La mode suisse sur la scène du monde

Introduction

Ils remportent des prix prestigieux comme récemment la Genevoise Tina Schwizgebel-Wang. Ils dirigent des grandes maisons de la mode et du luxe internationales. Ils sont sélectionnés dans les plus importants concours de mode. Ils habillent, parfois, Björk ou Beyoncé. En 10 ans, les designers de mode suisse ont explosé sur la scène internationale. Une décennie qui correspond à l'envol de la section "Mode" de la Haute école d'art et de design (HEAD) genevoise. Portraits et décodages, entre froufrous et démarches d'artistes.

Chapitre 01

L'explosion de la scène du stylisme suisse

Pas dans la rue. Pas dans le train non plus. Pas au bureau (encore moins). Pas même le samedi soir. L'explosion du design de mode romand n'a pas modifié l'allure de la rue qui continue d'osciller entre bon goût sage, bonne facture et excentricités mesurées. Et pourtant. Ces dix dernières années, la scène du stylisme suisse a explosé. Vraiment!

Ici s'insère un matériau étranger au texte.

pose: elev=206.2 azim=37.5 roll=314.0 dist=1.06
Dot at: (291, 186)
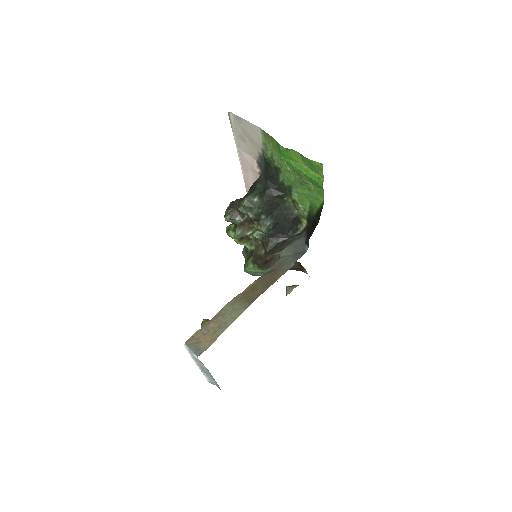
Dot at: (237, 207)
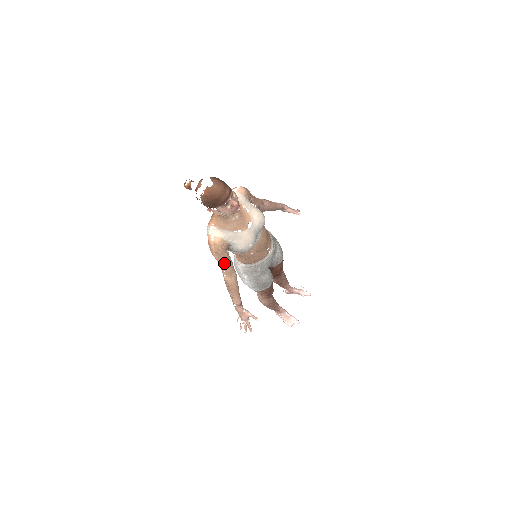
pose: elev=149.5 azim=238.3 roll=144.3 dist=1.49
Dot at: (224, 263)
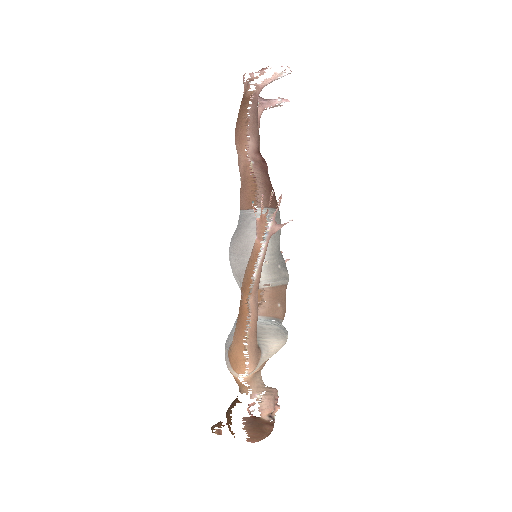
Dot at: occluded
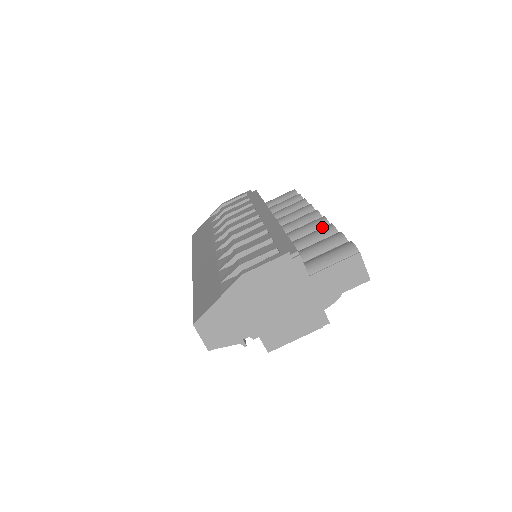
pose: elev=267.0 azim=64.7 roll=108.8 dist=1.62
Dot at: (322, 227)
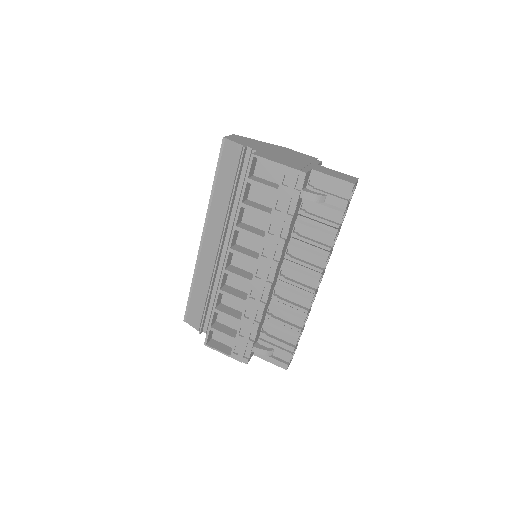
Dot at: occluded
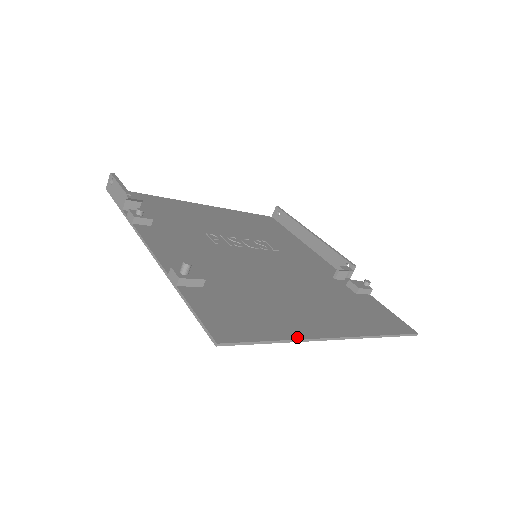
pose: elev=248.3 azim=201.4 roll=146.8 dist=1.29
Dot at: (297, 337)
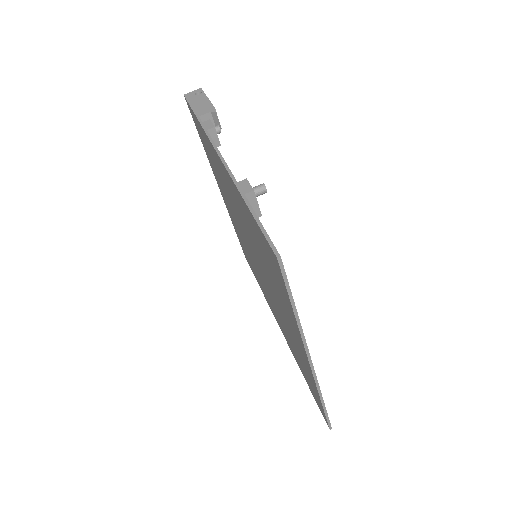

Mais alors, à quoi cela se voit-il? Au nombre de jeunes créateurs suisses présents au palmarès des grands concours de mode internationaux. A commencer par celui qui se tient à Hyères, dans le Sud de la France, et qui passe pour le plus prestigieux d'Europe (du monde?).

La présidente du jury du 34e Festival international de mode et de photographie, Natacha Ramsay-Levi (à gauche) le 26 avril 2019. A droite, Charlotte Casiraghi, membre du jury.
La présidente du jury du 34e Festival international de mode et de photographie, Natacha Ramsay-Levi (à gauche) le 26 avril 2019. A droite, Charlotte Casiraghi, membre du jury. [Sébastien Nogier - AFP]

Il y a quelques jours, et pour la troisième année consécutive, un étudiant de la Haute Ecole d'art et de design, la HEAD, figurait dans la sélection finale: Tina Schwizgebel-Wang y a même remporté le très envié Prix Chloé.

Une constance de la présence genevoise que le directeur de la manifestation, Jean-Pierre Blanc, qualifie de "spectaculaire", ce d'autant plus que le jury change chaque année.

Cela se voit aussi aux designers helvétiques qui dirigent ou ont dirigé de grandes maisons (Lucie et Luke Meier, à la tête de Jil Sander, Serge Ruffieux qui pilota Dior avant de reprendre Carven, etc.). Aux créateurs qui se sont glissés dans les équipes très fermées chez Céline, Louis Vuitton, Hermès ou Saint Laurent. Certains, mais ils sont plutôt rares, reviennent après leurs stages pour ouvrir leur marque-atelier en terre romande – comme le Jurassien Luka Maurer et son label Garnison implanté à Porrentruy; ou comme le Genevois Mikaël Vilchez avec Forbidden Memories.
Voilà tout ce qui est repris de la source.